Je respecte tous les points de vue, toutes les vindictes, autant que les prises de position, les adhésions aveugles, si fondés ou pas l’un comme l’autre puissent être. D’où « l’im’passe sanitaire » qui à mon sens résume bien à elle seule la situation en France actuellement.
Moi, je me suis faite vacciner parce que c’était fortement recommandé par ma boîte, bien avant cette histoire de passe sanitaire. Donc on va dire que ça tombe bien. J’ai même demandé à Malcolm au taf de me faire le test sérologique pour voir où en était mon immunité après ma première injection. Il a failli tomber de sa chaise en voyant ma réactivité si immédiate : mes anticorps sont au taquet, j’en aurais presque trop, un comble !
Donc, il se peut que j’aie rencontré le Covid de façon asymptomatique et que je n’aie pas besoin d’une seconde injection, tellement mon corps a déployé une batterie de défenses immunitaires à faire baver de jalousie tout l’Institut Pasteur. Il se peut même que si je refais une sérologie après ma 2ème injection, je vais – je cite – ‘recracher’ des anticorps ! J’ai déjà recraché plein de trucs dans ma vie mais jamais d’anticorps, hmm…
J’en ai profité pour poser quelques questions à Malcolm. En tant que Directeur Scientifique, il est le mieux placé pour me répondre.
– Tu sais que je me demande si l’on ne m’a pas injecté un placebo ?… Je n’ai eu aucun effet secondaire, à part une douleur au point d’injection, je me dis qu’avec mon background d’allergies à tout ou presque, ce n’est pas normal, d’où mon interrogation.
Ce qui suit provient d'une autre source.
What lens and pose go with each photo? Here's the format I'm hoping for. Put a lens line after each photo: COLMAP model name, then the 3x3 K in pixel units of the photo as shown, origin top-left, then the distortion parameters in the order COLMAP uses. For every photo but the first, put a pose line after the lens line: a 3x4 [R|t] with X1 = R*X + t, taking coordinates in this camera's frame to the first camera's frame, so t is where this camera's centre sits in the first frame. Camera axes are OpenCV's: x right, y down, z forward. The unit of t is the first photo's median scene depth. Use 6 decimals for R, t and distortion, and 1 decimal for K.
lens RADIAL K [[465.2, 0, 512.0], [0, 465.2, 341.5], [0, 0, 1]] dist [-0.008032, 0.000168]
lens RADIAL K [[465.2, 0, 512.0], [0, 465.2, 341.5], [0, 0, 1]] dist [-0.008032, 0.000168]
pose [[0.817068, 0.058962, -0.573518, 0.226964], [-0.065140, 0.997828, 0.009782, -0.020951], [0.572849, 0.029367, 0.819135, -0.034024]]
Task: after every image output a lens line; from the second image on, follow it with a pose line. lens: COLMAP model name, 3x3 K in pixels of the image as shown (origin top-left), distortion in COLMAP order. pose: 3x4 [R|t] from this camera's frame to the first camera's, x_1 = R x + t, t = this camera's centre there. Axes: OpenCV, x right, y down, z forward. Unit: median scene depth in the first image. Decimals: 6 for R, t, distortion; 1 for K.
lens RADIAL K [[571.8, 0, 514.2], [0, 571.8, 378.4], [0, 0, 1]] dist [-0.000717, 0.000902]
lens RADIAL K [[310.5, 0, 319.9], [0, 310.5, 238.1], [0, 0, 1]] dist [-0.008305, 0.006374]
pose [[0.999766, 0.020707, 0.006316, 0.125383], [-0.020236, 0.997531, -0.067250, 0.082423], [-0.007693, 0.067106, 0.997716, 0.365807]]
Qu’en penses-tu ?
– C’est peu probable. Dans quel but ?
– Bah de sauver des doses ?
– Mouais, nan, il n’y aurait aucun enjeu mercantile à faire ça. Et vu ton immunité, ça m’étonnerait. Dis-toi qu’il n’y a rien d’allergisant dans ce vaccin, il n’y a que la molécule, le reste c’est du gras !
– Ah bah c’est pour ça que j’ai grossi ?!
Moment léger dans ce petit bureau transformé en salle de tests. Et Malcolm de conclure : « Quand bien même, tu as encore de la marge parce que tu n’es pas bien épaisse. » Je l’adore, ce mec !
Même si je n’arrive plus à rentrer dans mes fringues. L’arrêt total de mes séances de gym-danse quasi-quotidiennes, les apéros à tire-larigot et l’effet indésirable à retardement de la Paroxétine doivent y être pour quelque chose, plus que le vaccin au beurre.
Bah ma pesée annuelle étant au 1er janvier 2022, j’ai encore le temps de rectifier le tir. D’ici là on sera re-re-confinés et les bars seront fermés donc plus d’apéros.
Sur ce, je m’en vais préparer mes affaires, départ demain midi pour Collonges-La-Rouge.